_YOUR OBJECTIVE_.
List every line below that contains the string "транспорта". Case counts.
(RECORDS SUPPLIED Opens)
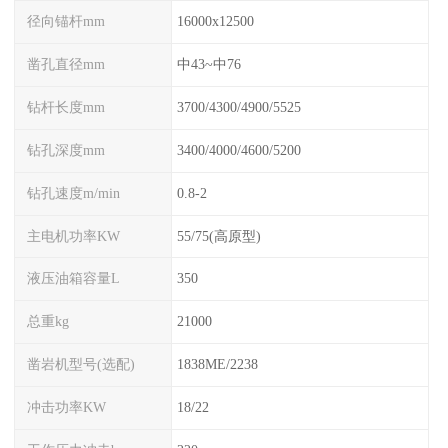
径向锚杆mm
16000x12500
凿孔直径mm
中43~中76
钻杆长度mm
3700/4300/4900/5525
钻孔深度mm
3400/4000/4600/5200
钻孔速度m/min
0.8-2
主电机功率KW
55/75(高原型)
液压油箱容量L
350
总重kg
21000
凿岩机型号(选配)
1838ME/2238
冲击功率KW
18/22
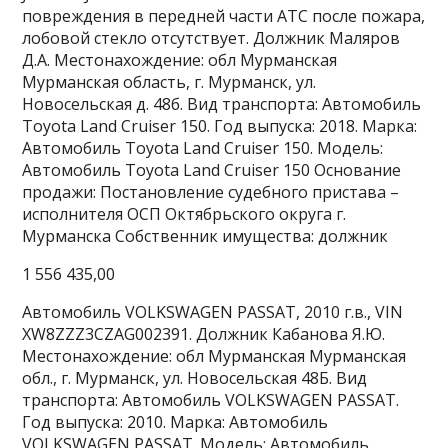
повреждения в передней части АТС после пожара,
лобовой стекло отсутствует. Должник Маляров
Д.А. Местонахождение: обл Мурманская
Мурманская область, г. Мурманск, ул.
Новосельская д. 48б. Вид транспорта: Автомобиль
Toyota Land Cruiser 150. Год выпуска: 2018. Марка:
Автомобиль Toyota Land Cruiser 150. Модель:
Автомобиль Toyota Land Cruiser 150 Основание
продажи: Постановление судебного пристава –
исполнителя ОСП Октябрьского округа г.
Мурманска Собственник имущества: должник
1 556 435,00
Автомобиль VOLKSWAGEN PASSAT, 2010 г.в., VIN
XW8ZZZ3CZAG002391. Должник Кабанова Я.Ю.
Местонахождение: обл Мурманская Мурманская
обл., г. Мурманск, ул. Новосельская 48Б. Вид
транспорта: Автомобиль VOLKSWAGEN PASSAT.
Год выпуска: 2010. Марка: Автомобиль
VOLKSWAGEN PASSAT. Модель: Автомобиль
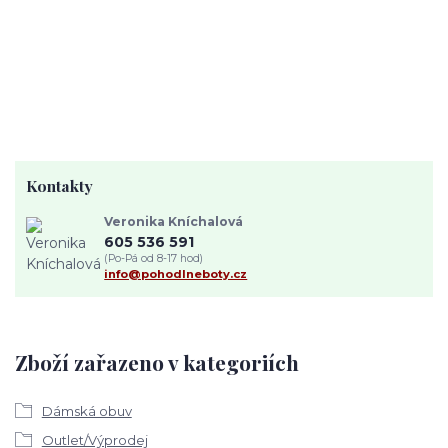
Kontakty
Veronika Kníchalová
605 536 591
(Po-Pá od 8-17 hod)
info@pohodlneboty.cz
Zboží zařazeno v kategoriích
Dámská obuv
Outlet/Výprodej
(RECORDS SUPPLIED Closes)
_SOLUTION TO THE PROBLEM_.
Новосельская д. 48б. Вид транспорта: Автомобиль
транспорта: Автомобиль VOLKSWAGEN PASSAT.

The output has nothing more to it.